Though they now seem one-dimensional, films like The Wooden Horse and The Colditz Story based on autobiographical accounts by escaped prisoners, and films like Reach for the Sky, The Dam Busters, Odette, centered around the exploits of real people, were seen at the time as improvements on the openly propagandistic war films of the 40s. Thus Helen Fletcher on The Dam Busters:
The story itself is good enough and they have let it be. No sobbing WAAFs calling B for Baker, no merciless interjections of Other Rank badinage, no misty-eyed bar-maids at the station pub, no brave upward glances at throbbing skies. (6)

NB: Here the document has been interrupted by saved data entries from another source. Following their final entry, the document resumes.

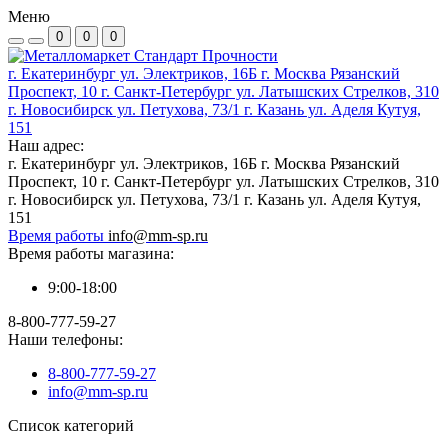
Меню
0
0
0
г. Екатеринбург ул. Электриков, 16Б г. Москва Рязанский
Проспект, 10 г. Санкт-Петербург ул. Латышских Стрелков, 310
г. Новосибирск ул. Петухова, 73/1 г. Казань ул. Аделя Кутуя,
151
Наш адрес:
г. Екатеринбург ул. Электриков, 16Б г. Москва Рязанский
Проспект, 10 г. Санкт-Петербург ул. Латышских Стрелков, 310
г. Новосибирск ул. Петухова, 73/1 г. Казань ул. Аделя Кутуя,
151
Время работы
info@mm-sp.ru
Время работы магазина:
9:00-18:00
8-800-777-59-27
Наши телефоны:
8-800-777-59-27
info@mm-sp.ru
Список категорий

One gets the impression that in the 50s the critics, and presumably the film-makers and public, looked back with a degree of embarrassment at the portrayal of class harmony in the war years. The 50s saw a gradual rise in affluence through full employment, and the possibility, at least for the next generation, of class mobility through the extension of higher education. The period has to be considered one of fluidity and change for the working class and one might suspect an unease among film-makers about how to portray working class characters.

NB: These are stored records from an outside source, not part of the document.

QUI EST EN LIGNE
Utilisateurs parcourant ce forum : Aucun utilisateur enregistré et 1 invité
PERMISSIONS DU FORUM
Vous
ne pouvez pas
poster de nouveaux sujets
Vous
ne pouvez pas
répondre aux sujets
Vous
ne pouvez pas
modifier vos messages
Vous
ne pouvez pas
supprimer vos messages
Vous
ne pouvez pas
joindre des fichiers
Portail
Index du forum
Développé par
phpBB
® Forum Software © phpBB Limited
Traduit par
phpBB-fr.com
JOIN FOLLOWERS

One of the breakthroughs of wartime realism was the fuller and more sympathetic representation of working class characters hitherto portrayed as comic caricatures. But it was very much the old self-enclosed working-class which was represented: the cocky but dependable cockney - John Mills in This Happy Breed (d. David Lean, 1944), In Which We Serve and Waterloo Road (d. Sidney Gilliat, 1945); the tough but good-hearted working class dad - Jack Warner in The Captive Heart and Holiday Camp (d. Ken Annakin, 1947); the sulky wide-boy with problems - Jimmy Hanley in The Way Ahead and It Always Rains on Sunday (d. Robert Hamer, 1947); the poor but honest Scots lad - Gordon Jackson in The Foreman Went to France (d. Charles Frend, 1942) and Millions Like Us (d. Frank Launder and Sidney Gilliat, 1943); and a superb array of battered, world-weary working class wives played by Irene Handl, Gladys Henson, Muriel George, Kathleen Harrison, Nancy Price. By the 50s these stereotypes didn't quite fit and were relegated to comedies and soap operas. It was not until the end of the decade that a new way of showing working class characters as young rebels poised between the dead-end claustrophobia of the working class ghetto and the stifling hypocrisy of middle class society emerged. Until then, war films, with their emphasis on stoical, individual bravery, were acceptable in ways that attempts to revive the populism of the war years would not have been.